• _Written exercise A_
From the forum thread on DVRs and streaming, name every brand or company it mentions.
• _Written exercise B_
Please update a stretch of the forum thread on DVRs and streaming. Start at the words "## Wil (Sep" and stop after "challenge or whatever.", changing "Netflix" to "Hulu" throughout.

• _Passage shown_
::::::
I for one am not arguing what makes a hardware DVR different. I'm just saying the number of people who want to keep things literally forever is so small that not many really care. Some people call any DVR a TiVo but I think we all know what they're talking about. I still call all tissues Kleenex. Streaming services are trying as hard as they can to make their products as similar and familiar to use as a DVD player or cable box DVR so they setup the controls to mimic a DVR. I have a friend who says he has XYZ movie "recorded" in his wishlist on Netflix. It's no big deal.


----------



## Wil (Sep 27, 2002)

mschnebly said:


> I have a friend who says he has XYZ movie "recorded" in his wishlist on Netflix. It's no big deal.


Netflix could decide on a whim, tomorrow, to insert unskippable commercials every minute and a half, with banner promotions continually, and edit the film for content, and reduce the quality because they're having bandwidth issues, and substitute another version of the film, or eliminate pause/RW/FF capability, or do anything else they pleased or totally remove it without notice due to a licensing challenge or whatever.

It's video on demand, a last century concept; not something new that should be confusing to anybody.
::::::
• _Raw data_

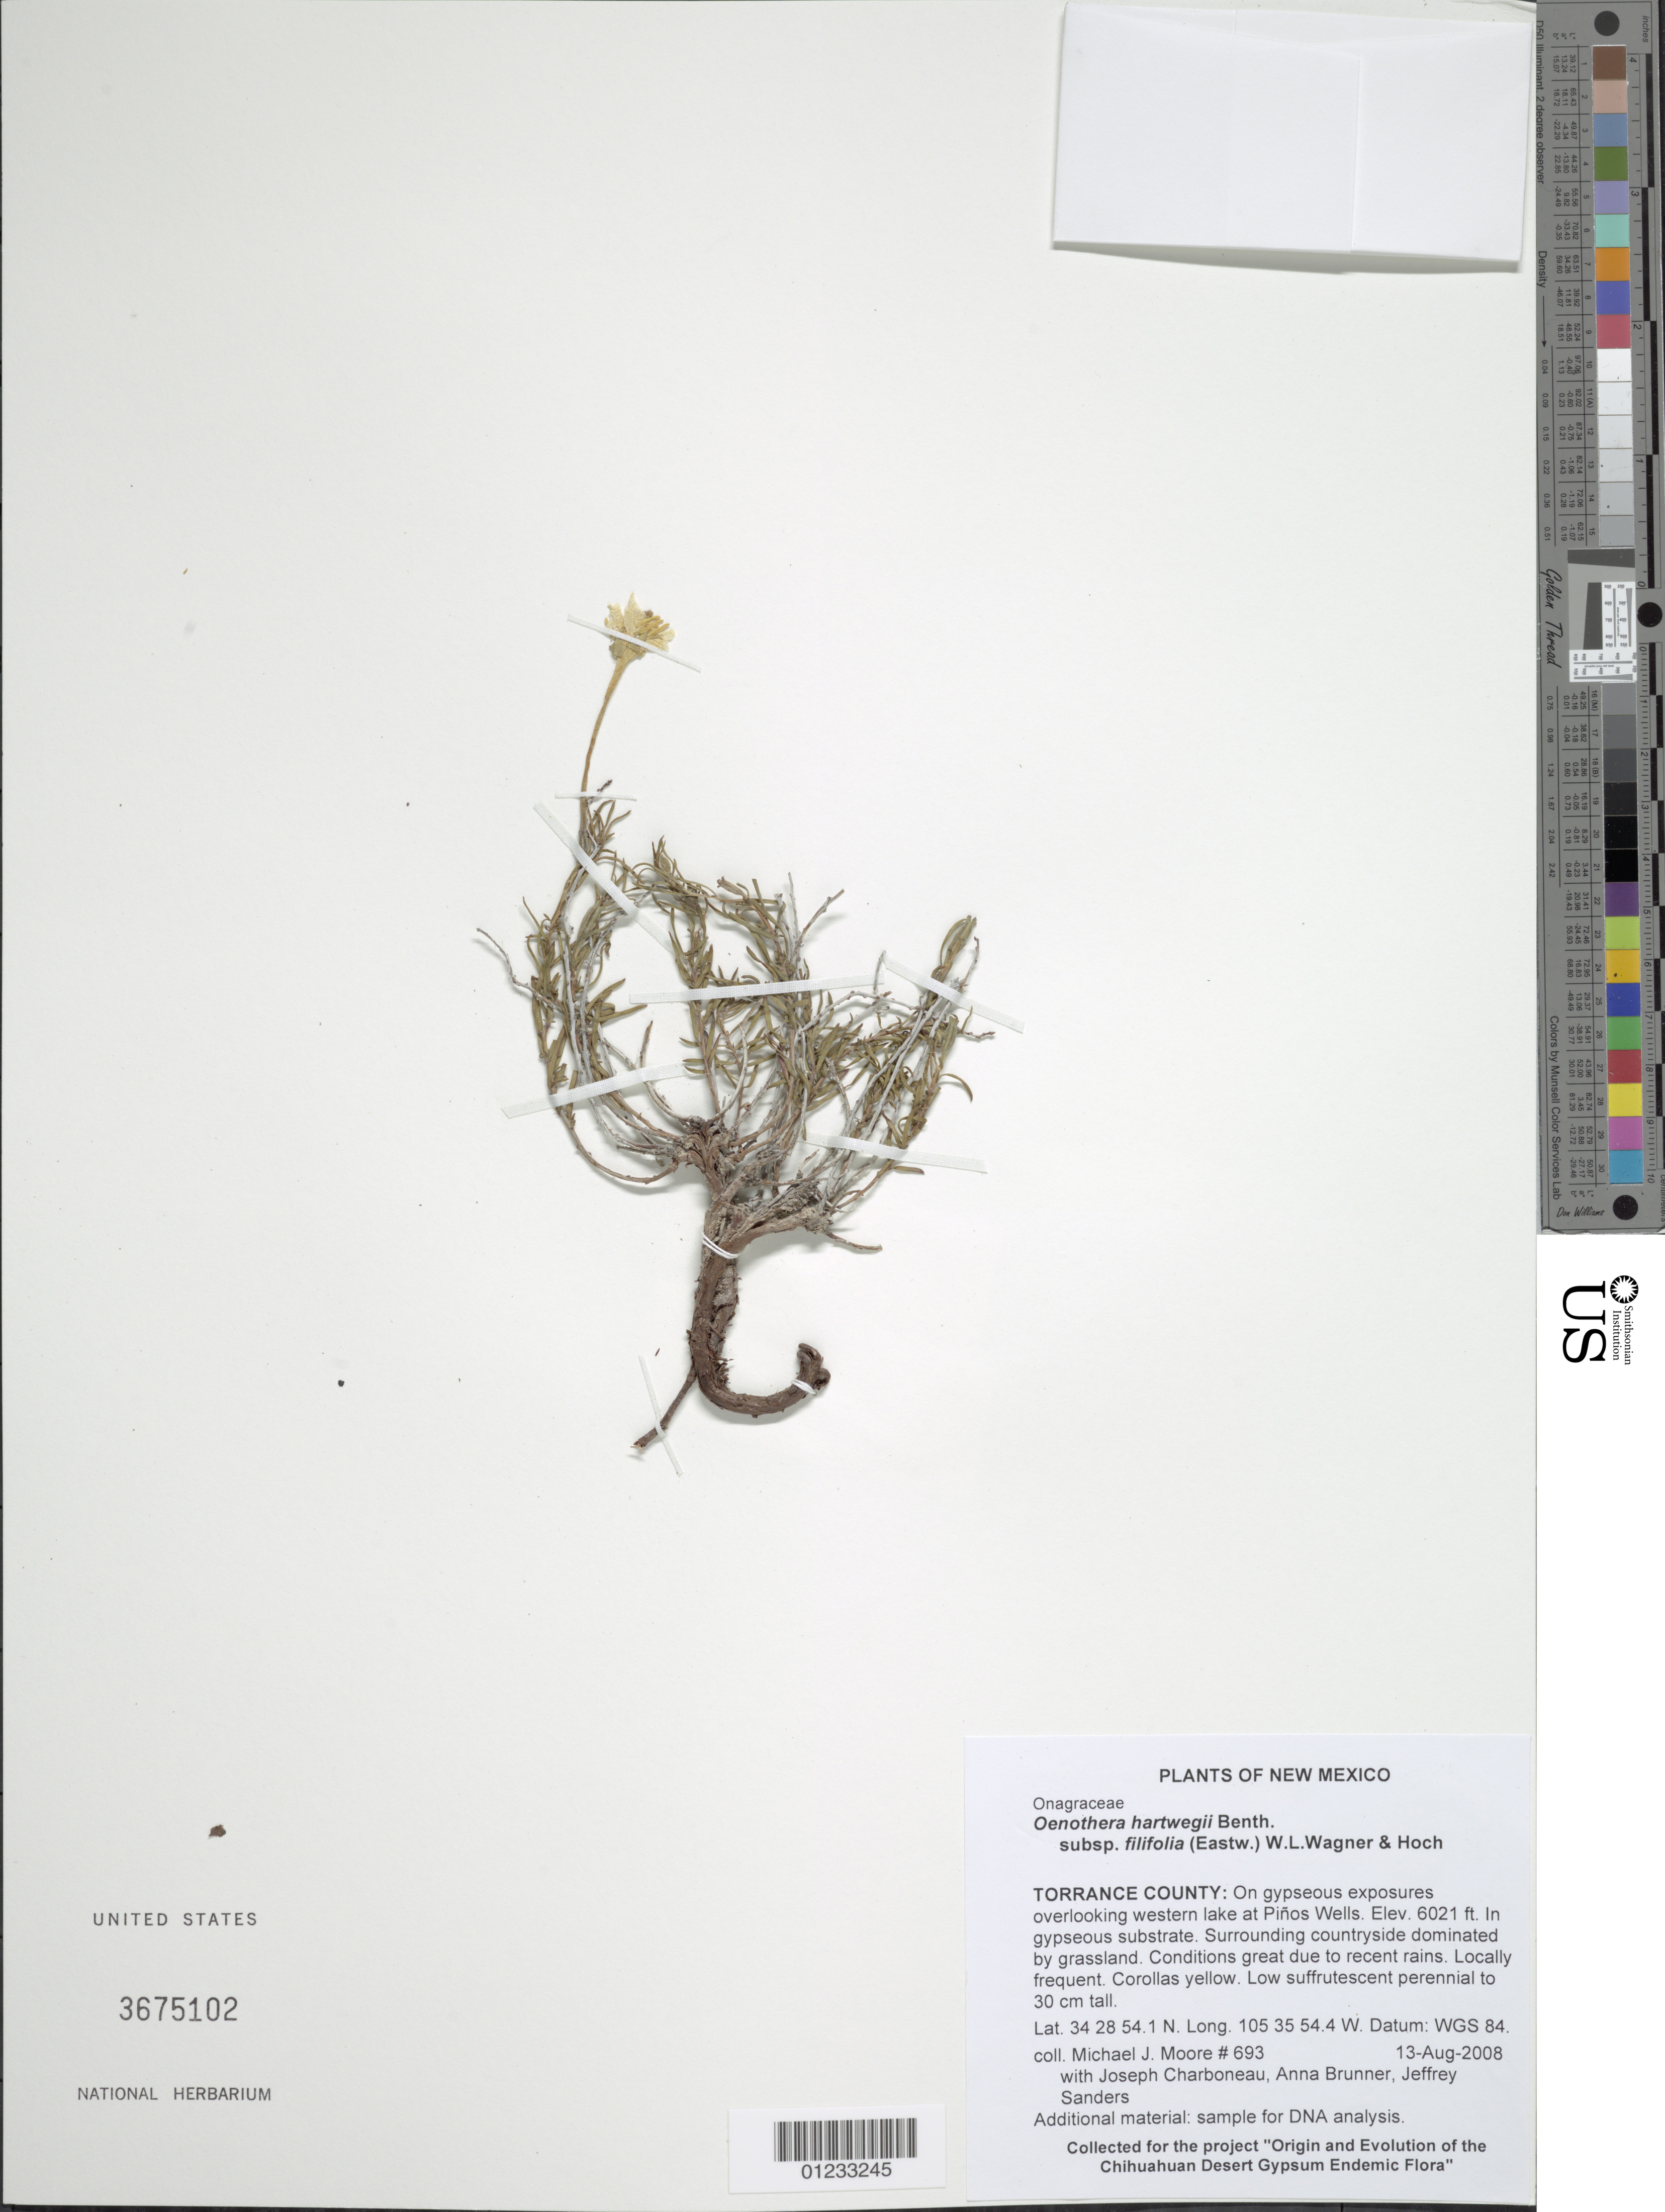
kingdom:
::::::
• _Written answer A_
TiVo, Kleenex, Netflix

• _Written answer B_
## Wil (Sep 27, 2002)

mschnebly said:


> I have a friend who says he has XYZ movie "recorded" in his wishlist on Hulu. It's no big deal.


Hulu could decide on a whim, tomorrow, to insert unskippable commercials every minute and a half, with banner promotions continually, and edit the film for content, and reduce the quality because they're having bandwidth issues, and substitute another version of the film, or eliminate pause/RW/FF capability, or do anything else they pleased or totally remove it without notice due to a licensing challenge or whatever.